Es bleibt festzustellen, dass unser Staat nur ungenügend Maßnahmen ergreift, die körperliche und seelische Unversehrtheit der Flüchtlinge zu schützen. Es ist kriminellen Subjekten möglich, Flüchtlinge in Lagern und Gemeinschaftsunterkünften zu terrorisieren, diesen ihren Willen aufzuzwingen und sie möglicher Weise dadurch selbst vor die Wahl zu stellen, entweder im Auftrag dieser Subjekte selbst Straftaten auszuführen, oder von diesen misshandelt zu werden. Unser Staat unternimmt nichts, bzw. zu wenig, Flüchtlinge davor wirksam zu schützen. Damit geht eine Diskriminierung und Verletzung der Menschenwürde von Flüchtlingen in doppelter Weise einher. Neben den direkten Menschenrechtsverletzungen sorgt der Staat dadurch dafür, dass Flüchtlinge von der Bevölkerung als kriminell und als Belastung der Sozialsysteme wahrgenommen werden.

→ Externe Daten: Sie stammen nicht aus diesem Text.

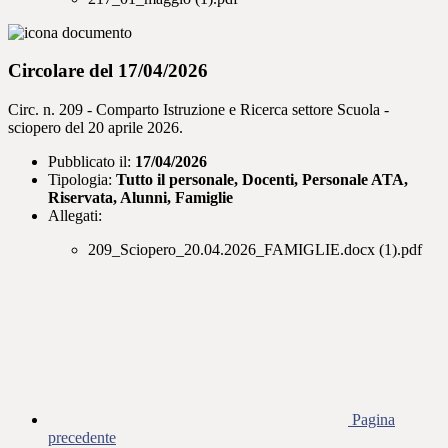
Circolare del 17/04/2026
Circ. n. 209 - Comparto Istruzione e Ricerca settore Scuola -
sciopero del 20 aprile 2026.
Pubblicato il:
17/04/2026
Tipologia:
Tutto il personale, Docenti, Personale ATA,
Riservata, Alunni, Famiglie
Allegati:
209_Sciopero_20.04.2026_FAMIGLIE.docx (1).pdf
Pagina
precedente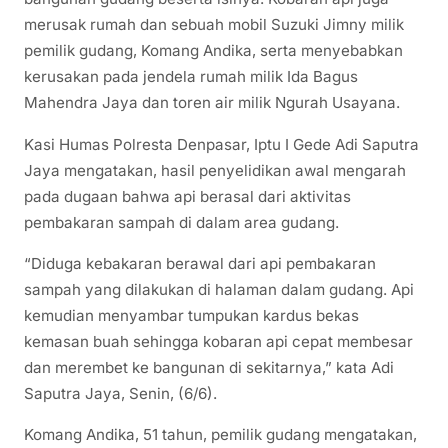
merusak rumah dan sebuah mobil Suzuki Jimny milik
pemilik gudang, Komang Andika, serta menyebabkan
kerusakan pada jendela rumah milik Ida Bagus
Mahendra Jaya dan toren air milik Ngurah Usayana.
Kasi Humas Polresta Denpasar, Iptu I Gede Adi Saputra
Jaya mengatakan, hasil penyelidikan awal mengarah
pada dugaan bahwa api berasal dari aktivitas
pembakaran sampah di dalam area gudang.
“Diduga kebakaran berawal dari api pembakaran
sampah yang dilakukan di halaman dalam gudang. Api
kemudian menyambar tumpukan kardus bekas
kemasan buah sehingga kobaran api cepat membesar
dan merembet ke bangunan di sekitarnya,” kata Adi
Saputra Jaya, Senin, (6/6).
Komang Andika, 51 tahun, pemilik gudang mengatakan,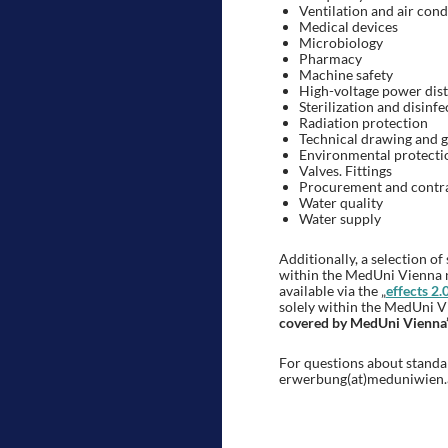
Ventilation and air cond
Medical devices
Microbiology
Pharmacy
Machine safety
High-voltage power dist
Sterilization and disinf
Radiation protection
Technical drawing and 
Environmental protecti
Valves. Fittings
Procurement and contra
Water quality
Water supply
Additionally, a selection o
within the MedUni Vienna ne
available via the „
effects 2.
solely within the MedUni 
covered by MedUni Vienna’s
For questions about standard
erwerbung(at)meduniwien.a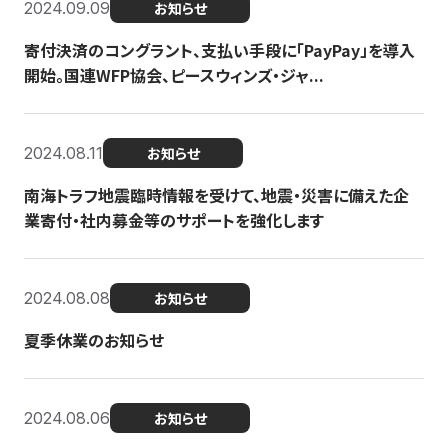
2024.09.09
お知らせ
寄付決済のコングラント、支払い手段に「PayPay」を導入
開始。国連WFP協会、ピースウィンズ・ジャ...
2024.08.11
お知らせ
南海トラフ地震臨時情報を受けて、地震・災害に備えた企
業寄付・社内募金等のサポートを強化します
2024.08.08
お知らせ
夏季休業のお知らせ
2024.08.06
お知らせ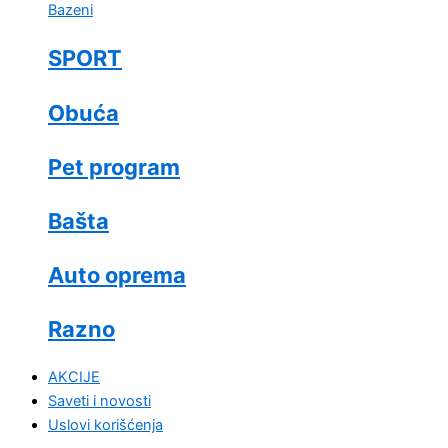
Bazeni
SPORT
Obuća
Pet program
Bašta
Auto oprema
Razno
AKCIJE
Saveti i novosti
Uslovi korišćenja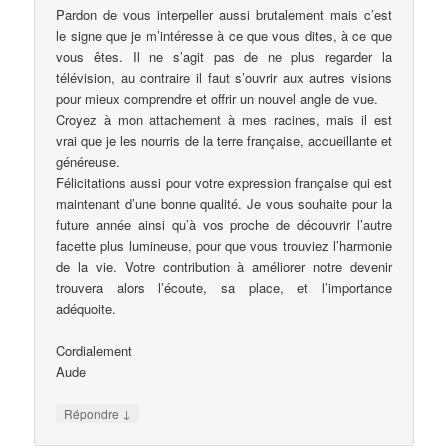
Pardon de vous interpeller aussi brutalement mais c’est
le signe que je m’intéresse à ce que vous dites, à ce que
vous êtes. Il ne s’agit pas de ne plus regarder la
télévision, au contraire il faut s’ouvrir aux autres visions
pour mieux comprendre et offrir un nouvel angle de vue.
Croyez à mon attachement à mes racines, mais il est
vrai que je les nourris de la terre française, accueillante et
généreuse.
Félicitations aussi pour votre expression française qui est
maintenant d’une bonne qualité. Je vous souhaite pour la
future année ainsi qu’à vos proche de découvrir l’autre
facette plus lumineuse, pour que vous trouviez l’harmonie
de la vie. Votre contribution à améliorer notre devenir
trouvera alors l’écoute, sa place, et l’importance
adéquoite.
Cordialement
Aude
↓
Répondre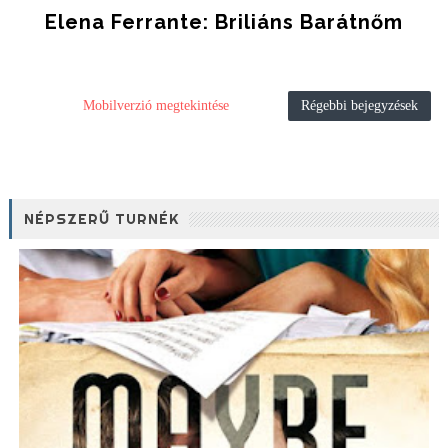
Elena Ferrante: Briliáns Barátnőm
Mobilverzió megtekintése
Régebbi bejegyzések
NÉPSZERŰ TURNÉK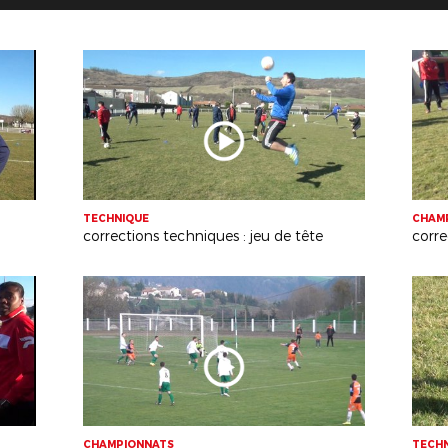
TECHNIQUE
CHAM
corrections techniques : jeu de tête
CHAMPIONNATS
TECH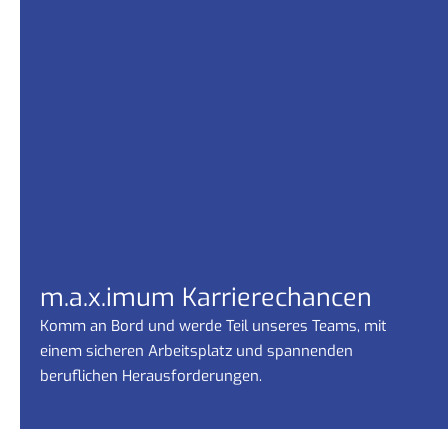
m.a.x.imum Karrierechancen
Komm an Bord und werde Teil unseres Teams, mit
einem sicheren Arbeitsplatz und spannenden
beruflichen Herausforderungen.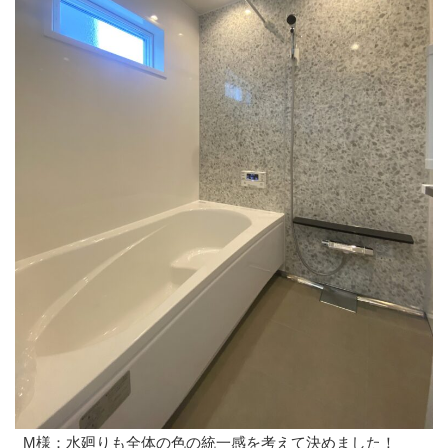
M様：水廻りも全体の色の統一感を考えて決めました！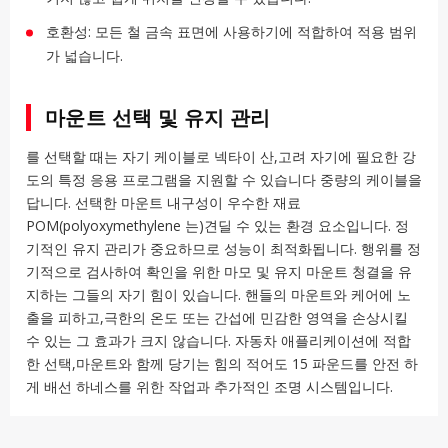
호환성: 모든 철 금속 표면에 사용하기에 적합하여 적용 범위
가 넓습니다.
마운트 선택 및 유지 관리
를 선택할 때는 자기 케이블로 넥타이 산,고려 자기에 필요한 강
도의 특정 응용 프로그램을 지원할 수 있습니다 중량의 케이블을
답니다. 선택한 마운트 내구성이 우수한 재료
POM(polyoxymethylene 는)견딜 수 있는 환경 요소입니다. 정
기적인 유지 관리가 중요하므로 성능이 최적화됩니다. 행위를 정
기적으로 검사하여 확인을 위한 마모 및 유지 마운트 청결을 유
지하는 그들의 자기 힘이 있습니다. 핸들의 마운트와 케어에 노
출을 피하고,극한의 온도 또는 간섭에 민감한 영역을 손상시킬
수 있는 그 효과가 크지 않습니다. 자동차 애플리케이션에 적합
한 선택,마운트와 함께 당기는 힘의 적어도 15 파운드를 안전 하
게 배선 하네스를 위한 작업과 추가적인 조명 시스템입니다.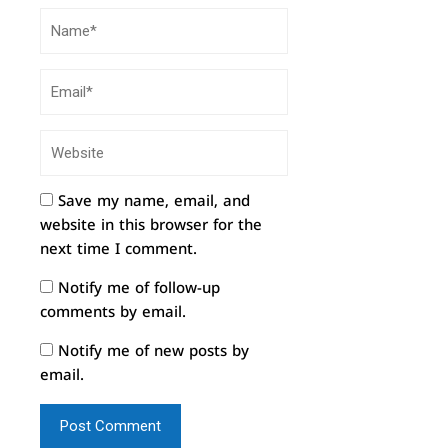
Save my name, email, and
website in this browser for the
next time I comment.
Notify me of follow-up
comments by email.
Notify me of new posts by
email.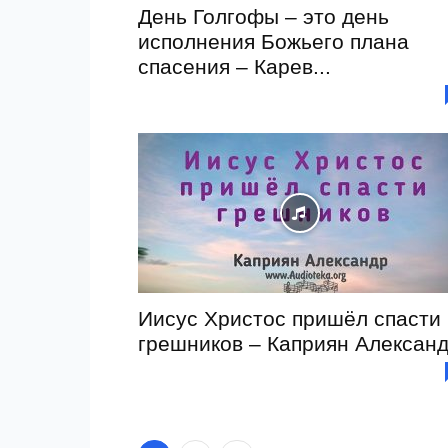
День Голгофы – это день
исполнения Божьего плана
спасения – Карев...
Иисус Христос пришёл спасти
грешников – Каприян Алексан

Medien, welche ein objektives Bild von der Situation von Flüchtlingen in unserem Land vermitteln, sind, bis auf ganz wenige Ausnahm en nicht zu finden, und bei den Ausnahmen werden oft Journalisten auch noch bedrängt, solche Berichterstattung zu unterlassen und es werden ihnen Hindernisse in den Weg gelegt. Wer rassistisches Vorgehen von Behörden anprangert, wird in der Regel mit dem Mittel der Beleidigungsklage mundtot gemacht.
Alle diese hier skizzierten Handlungsmuster unseres Staates und seiner Organe haben ihre Vorbilder in den Methoden der Diskriminierung, wie sie im Nationalsozialismus z.B. gegen Juden praktiziert wurden. So, wie es dem NS-Staat gelang, die Juden auszugrenzen und in den Augen der Bevölkerung als Sündenböcke darzustellen, gelingt es unserem Staat, Ausländer, und insbesondere Asylbewerber auszugrenzen und zu Sündenböcken zu machen.
Wenn heute festgestellt werden muss, dass Rechtsextremismus und faschistisches Gedankengut in der Mitte der Gesellschaft angekommen sind, dann muss hinzugefügt werden, dass staatliche Maßnahmen eine entscheidende Ursache dafür sind. Vertreter von Medien verstärken den Effekt, indem sie staatskonform berichten und es hinnehmen, wenn kritische Stimmen kriminalisiert und mit Mitteln der Beleidigungsklage zum Schweigen gebracht werden.